Büyük kentlerden kaçışma zorunlu görünüyor. Köylere yönelmenin, geç kalmadan planlanması, sürdürülebilir bir düzeyde tutulması gerekir.

 Büyük kentlerden kaçışma zorunlu görünüyor. Köylere yönelmenin, geç kalmadan planlanması, sürdürülebilir bir düzeyde tutulması gerekir. Bir yakınımızın beş altı yıl kadar önce, akıl edip satın aldığı tarla olmasaydı, bu güzelliklerden, bu olağanüstü bolluktan haberimiz bile olmayacaktı. Olanaklarını sevdikleriyle paylaşmaktan mutluluk duyan yakınımız, tarlasına hazır evlerden bir ev yaptırınca, Ayaş yollarında bulduk kendimizi. O yollarında harmanımız olmasa da ara da bir uğrayabileceğimiz, balkonunda gün batımını izleyebileceğimiz, gerektiğinde bir iki gece konaklayabileceğimiz, kısacası başımızı sokabileceğimiz bir dost evi var şimdi.

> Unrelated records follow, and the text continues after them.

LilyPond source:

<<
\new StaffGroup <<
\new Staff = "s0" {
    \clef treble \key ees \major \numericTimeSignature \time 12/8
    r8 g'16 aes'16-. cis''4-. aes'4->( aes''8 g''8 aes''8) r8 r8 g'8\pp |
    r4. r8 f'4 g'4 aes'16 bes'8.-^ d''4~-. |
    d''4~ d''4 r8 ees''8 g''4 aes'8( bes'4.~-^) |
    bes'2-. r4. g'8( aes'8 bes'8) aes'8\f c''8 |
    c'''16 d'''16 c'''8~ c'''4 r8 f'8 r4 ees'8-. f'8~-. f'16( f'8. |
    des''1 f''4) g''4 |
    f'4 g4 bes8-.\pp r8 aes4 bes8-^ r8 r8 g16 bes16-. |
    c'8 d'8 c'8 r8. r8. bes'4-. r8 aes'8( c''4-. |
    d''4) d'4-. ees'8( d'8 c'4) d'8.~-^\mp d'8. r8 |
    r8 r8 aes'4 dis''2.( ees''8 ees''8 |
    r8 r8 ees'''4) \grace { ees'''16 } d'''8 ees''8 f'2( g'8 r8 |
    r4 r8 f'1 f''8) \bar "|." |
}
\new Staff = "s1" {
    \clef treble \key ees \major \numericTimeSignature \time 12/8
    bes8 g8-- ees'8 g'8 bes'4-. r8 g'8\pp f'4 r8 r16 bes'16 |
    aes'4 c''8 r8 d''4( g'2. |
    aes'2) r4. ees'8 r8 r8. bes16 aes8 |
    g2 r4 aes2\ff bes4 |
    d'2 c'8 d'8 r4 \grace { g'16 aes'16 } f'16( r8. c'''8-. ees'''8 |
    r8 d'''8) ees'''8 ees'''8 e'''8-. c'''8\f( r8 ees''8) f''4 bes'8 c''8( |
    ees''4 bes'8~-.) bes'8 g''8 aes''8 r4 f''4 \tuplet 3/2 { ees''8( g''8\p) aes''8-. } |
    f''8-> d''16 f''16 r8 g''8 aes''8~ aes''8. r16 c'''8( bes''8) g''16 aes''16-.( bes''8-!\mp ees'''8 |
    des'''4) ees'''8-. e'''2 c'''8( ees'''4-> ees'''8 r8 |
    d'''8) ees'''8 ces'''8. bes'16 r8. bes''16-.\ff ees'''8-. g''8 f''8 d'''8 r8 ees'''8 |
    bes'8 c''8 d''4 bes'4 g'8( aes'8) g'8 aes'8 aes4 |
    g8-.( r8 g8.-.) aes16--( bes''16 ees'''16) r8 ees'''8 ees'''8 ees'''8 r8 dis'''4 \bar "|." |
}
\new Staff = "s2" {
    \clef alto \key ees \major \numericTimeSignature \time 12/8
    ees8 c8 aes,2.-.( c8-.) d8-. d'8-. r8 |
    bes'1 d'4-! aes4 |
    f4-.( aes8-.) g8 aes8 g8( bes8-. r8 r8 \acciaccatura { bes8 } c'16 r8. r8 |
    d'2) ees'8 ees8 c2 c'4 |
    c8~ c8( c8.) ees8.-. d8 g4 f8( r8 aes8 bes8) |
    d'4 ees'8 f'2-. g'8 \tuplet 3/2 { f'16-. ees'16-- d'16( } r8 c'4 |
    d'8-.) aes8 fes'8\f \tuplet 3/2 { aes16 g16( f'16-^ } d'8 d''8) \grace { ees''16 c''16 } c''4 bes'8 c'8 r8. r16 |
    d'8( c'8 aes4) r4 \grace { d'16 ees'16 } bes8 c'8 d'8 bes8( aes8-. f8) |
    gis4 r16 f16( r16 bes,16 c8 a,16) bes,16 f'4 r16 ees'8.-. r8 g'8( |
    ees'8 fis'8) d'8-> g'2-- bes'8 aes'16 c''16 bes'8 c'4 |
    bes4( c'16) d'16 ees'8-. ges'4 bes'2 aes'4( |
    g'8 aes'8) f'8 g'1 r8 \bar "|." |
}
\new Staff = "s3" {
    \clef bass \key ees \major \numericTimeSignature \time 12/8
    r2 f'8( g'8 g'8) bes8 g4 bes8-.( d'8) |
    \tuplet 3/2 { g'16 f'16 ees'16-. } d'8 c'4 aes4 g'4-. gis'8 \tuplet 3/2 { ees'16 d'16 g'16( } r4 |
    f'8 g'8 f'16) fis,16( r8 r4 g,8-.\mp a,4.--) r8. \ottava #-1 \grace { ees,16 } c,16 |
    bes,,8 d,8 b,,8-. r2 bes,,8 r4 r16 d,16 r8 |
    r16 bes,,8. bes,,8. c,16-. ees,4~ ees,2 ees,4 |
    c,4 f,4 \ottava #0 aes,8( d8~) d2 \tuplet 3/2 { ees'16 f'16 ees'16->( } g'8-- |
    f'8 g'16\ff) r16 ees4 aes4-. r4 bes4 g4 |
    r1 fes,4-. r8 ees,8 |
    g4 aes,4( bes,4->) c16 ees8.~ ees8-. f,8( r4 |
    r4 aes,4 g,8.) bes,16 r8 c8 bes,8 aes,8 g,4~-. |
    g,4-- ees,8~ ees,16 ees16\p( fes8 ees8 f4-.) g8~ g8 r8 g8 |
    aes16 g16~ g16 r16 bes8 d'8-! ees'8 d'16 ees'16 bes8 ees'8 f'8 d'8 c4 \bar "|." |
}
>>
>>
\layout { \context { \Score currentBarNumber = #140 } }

 Bu duruma, yıllar önce Ege köylerinin, zeytin bahçelerinde de tanık olmuştuk. Zümrüt zeytinlikler, ilerde para edeceği düşünülerek varsıllarca kapatılmakta, zeytin ağaçları gerekli bakımdan yoksun bırakılıp, yozlaşmasına göz yumulmaktaydı. Ayaş köylerindeki durum da yavaş yavaş Ege köylerindeki duruma benzemeye başlamış yazık ki. Kapatılıp tel örgülerle çevrilmiş elma, armut, ayva bahçeleri bir yana, satılmayı bekleyen bahçelerin durumu yürekler acısı manzaralar seriyor önünüze. Meyveleri dalında sararmış, yerlere yığılmış, tel örgülerle çevrilmeyi bekleyen o denli çok meyve yüklü ağaçla karşılaştık ki duyduğumuz mutluluk koyu gölgelerde kaldı. Sevincimiz buruk olmaktan kurtulamadı.